- _Порядок выполнения_: Кто, согласно приведенному ниже тексту о поэзии, писал, что поэзия синонимична человечности?

- _Предоставленный текст_:
□ □ □ □
Но мiр ждет от поэта не интеллектуальных технологий, пусть даже несущих в себе самые глубокие содержания (как ждет он их от ученого), но иного. Я бы отважился определить это иное как некую неприневоленную стенограмму мыслей, страстей и внезапных образных чередований в потоке ритмически благоустроенной речи 77. Страсти и образы подчиняются языку и одухотворяются языком, а через язык — в законосообразностях и парадоксах языка — мыслью и самосознанием. И в этом смысле, как писал Бенедетто Кроче, поэзия синонимична человечности 78.
□ □ □ □
- _Предоставленный материал_:
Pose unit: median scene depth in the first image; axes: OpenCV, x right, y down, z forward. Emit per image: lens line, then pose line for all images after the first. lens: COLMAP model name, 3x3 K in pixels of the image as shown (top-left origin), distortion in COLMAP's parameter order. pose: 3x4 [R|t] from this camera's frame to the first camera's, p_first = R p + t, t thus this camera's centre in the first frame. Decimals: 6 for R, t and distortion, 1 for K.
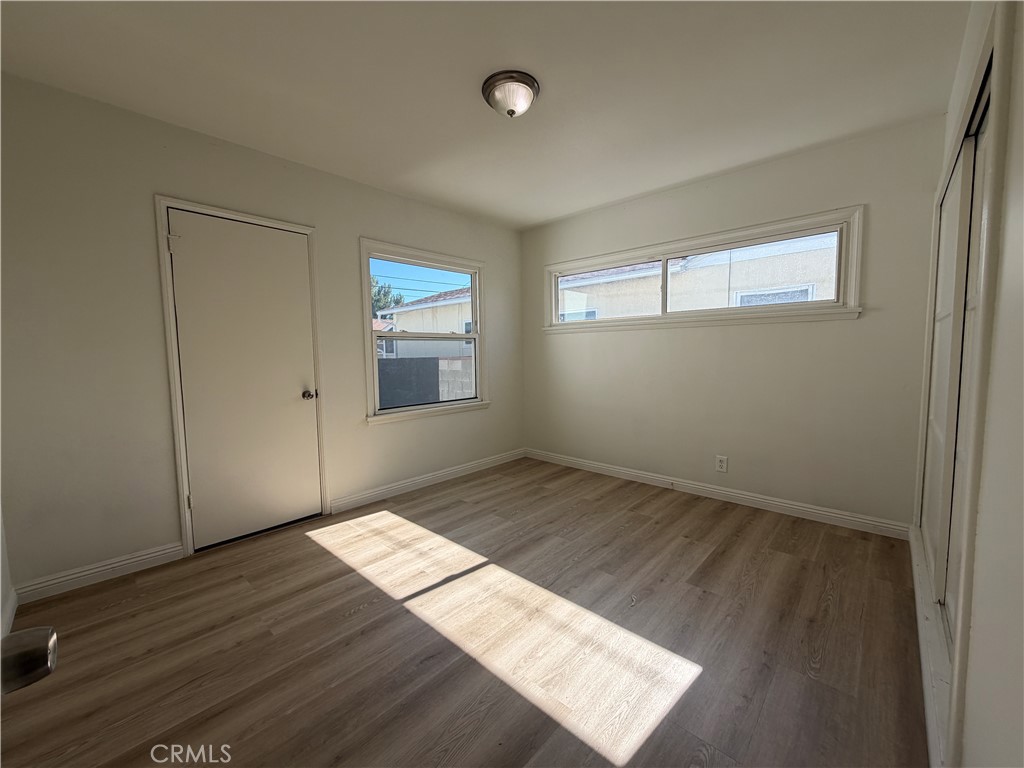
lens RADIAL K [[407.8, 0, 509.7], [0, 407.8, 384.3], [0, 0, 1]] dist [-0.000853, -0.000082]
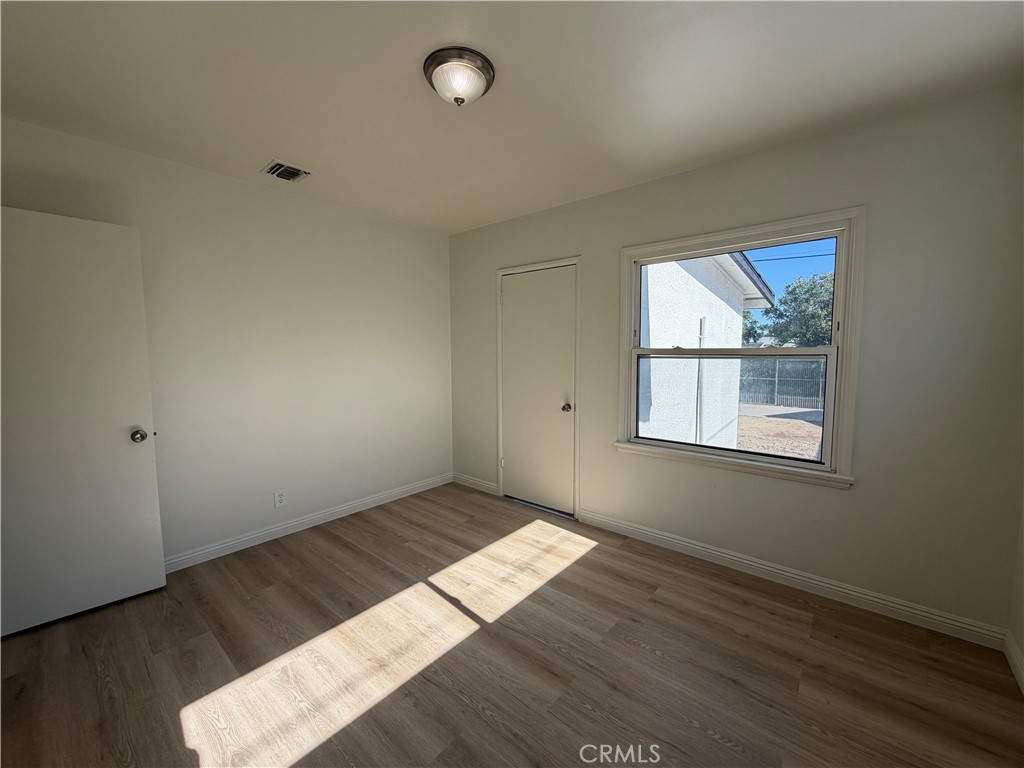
□ □ □ □
- _Ответ на задание_: Бенедетто Кроче.